Repeat each entry exactly and drop the pictures.

[[ Data supplied open ]]

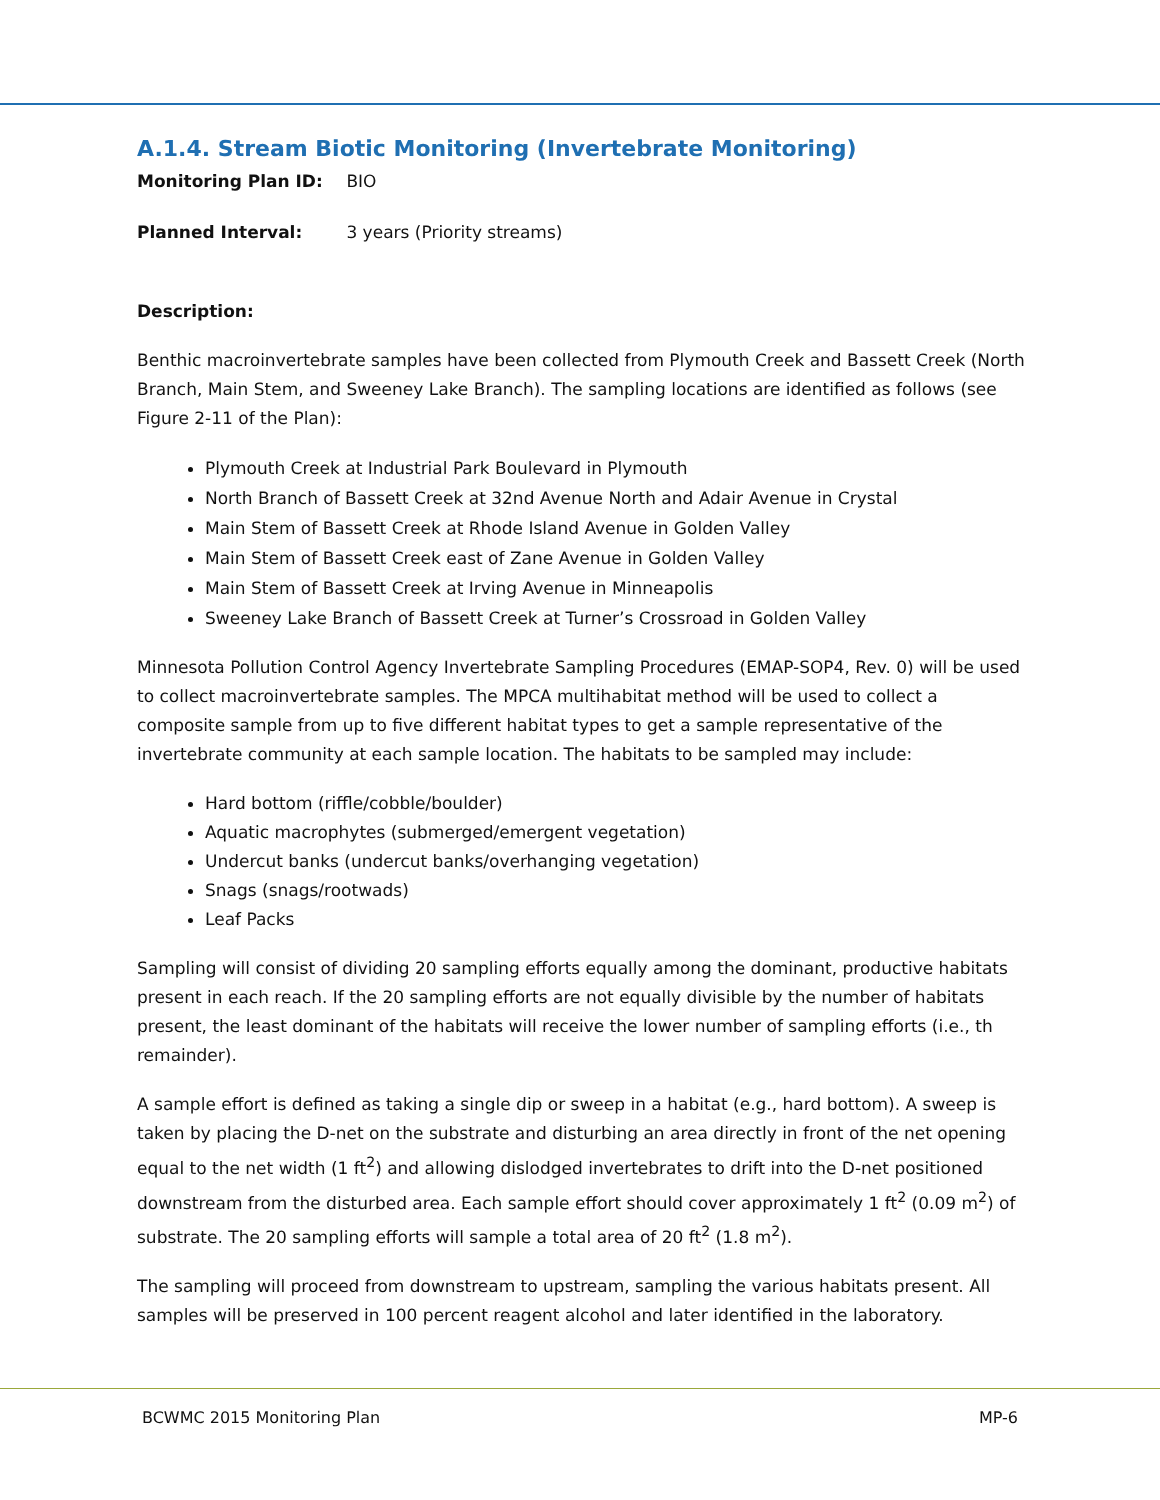A.1.4. Stream Biotic Monitoring (Invertebrate Monitoring)
Monitoring Plan ID: BIO
Planned Interval: 3 years (Priority streams)
Description:
Benthic macroinvertebrate samples have been collected from Plymouth Creek and Bassett Creek (North Branch, Main Stem, and Sweeney Lake Branch). The sampling locations are identified as follows (see Figure 2-11 of the Plan):
Plymouth Creek at Industrial Park Boulevard in Plymouth
North Branch of Bassett Creek at 32nd Avenue North and Adair Avenue in Crystal
Main Stem of Bassett Creek at Rhode Island Avenue in Golden Valley
Main Stem of Bassett Creek east of Zane Avenue in Golden Valley
Main Stem of Bassett Creek at Irving Avenue in Minneapolis
Sweeney Lake Branch of Bassett Creek at Turner’s Crossroad in Golden Valley
Minnesota Pollution Control Agency Invertebrate Sampling Procedures (EMAP-SOP4, Rev. 0) will be used to collect macroinvertebrate samples. The MPCA multihabitat method will be used to collect a composite sample from up to five different habitat types to get a sample representative of the invertebrate community at each sample location. The habitats to be sampled may include:
Hard bottom (riffle/cobble/boulder)
Aquatic macrophytes (submerged/emergent vegetation)
Undercut banks (undercut banks/overhanging vegetation)
Snags (snags/rootwads)
Leaf Packs
Sampling will consist of dividing 20 sampling efforts equally among the dominant, productive habitats present in each reach. If the 20 sampling efforts are not equally divisible by the number of habitats present, the least dominant of the habitats will receive the lower number of sampling efforts (i.e., th remainder).
A sample effort is defined as taking a single dip or sweep in a habitat (e.g., hard bottom). A sweep is taken by placing the D-net on the substrate and disturbing an area directly in front of the net opening equal to the net width (1 ft<sup>2</sup>) and allowing dislodged invertebrates to drift into the D-net positioned downstream from the disturbed area. Each sample effort should cover approximately 1 ft<sup>2</sup> (0.09 m<sup>2</sup>) of substrate. The 20 sampling efforts will sample a total area of 20 ft<sup>2</sup> (1.8 m<sup>2</sup>).
The sampling will proceed from downstream to upstream, sampling the various habitats present. All samples will be preserved in 100 percent reagent alcohol and later identified in the laboratory.
BCWMC 2015 Monitoring Plan MP-6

[[ Data supplied closed ]]

• **Solution**
A.1.4. Stream Biotic Monitoring (Invertebrate Monitoring)
Monitoring Plan ID: BIO
Planned Interval: 3 years (Priority streams)
Description:
Benthic macroinvertebrate samples have been collected from Plymouth Creek and Bassett Creek (North Branch, Main Stem, and Sweeney Lake Branch). The sampling locations are identified as follows (see Figure 2-11 of the Plan):
Plymouth Creek at Industrial Park Boulevard in Plymouth
North Branch of Bassett Creek at 32nd Avenue North and Adair Avenue in Crystal
Main Stem of Bassett Creek at Rhode Island Avenue in Golden Valley
Main Stem of Bassett Creek east of Zane Avenue in Golden Valley
Main Stem of Bassett Creek at Irving Avenue in Minneapolis
Sweeney Lake Branch of Bassett Creek at Turner’s Crossroad in Golden Valley
Minnesota Pollution Control Agency Invertebrate Sampling Procedures (EMAP-SOP4, Rev. 0) will be used to collect macroinvertebrate samples. The MPCA multihabitat method will be used to collect a composite sample from up to five different habitat types to get a sample representative of the invertebrate community at each sample location. The habitats to be sampled may include:
Hard bottom (riffle/cobble/boulder)
Aquatic macrophytes (submerged/emergent vegetation)
Undercut banks (undercut banks/overhanging vegetation)
Snags (snags/rootwads)
Leaf Packs
Sampling will consist of dividing 20 sampling efforts equally among the dominant, productive habitats present in each reach. If the 20 sampling efforts are not equally divisible by the number of habitats present, the least dominant of the habitats will receive the lower number of sampling efforts (i.e., th remainder).
A sample effort is defined as taking a single dip or sweep in a habitat (e.g., hard bottom). A sweep is taken by placing the D-net on the substrate and disturbing an area directly in front of the net opening equal to the net width (1 ft<sup>2</sup>) and allowing dislodged invertebrates to drift into the D-net positioned downstream from the disturbed area. Each sample effort should cover approximately 1 ft<sup>2</sup> (0.09 m<sup>2</sup>) of substrate. The 20 sampling efforts will sample a total area of 20 ft<sup>2</sup> (1.8 m<sup>2</sup>).
The sampling will proceed from downstream to upstream, sampling the various habitats present. All samples will be preserved in 100 percent reagent alcohol and later identified in the laboratory.
BCWMC 2015 Monitoring Plan MP-6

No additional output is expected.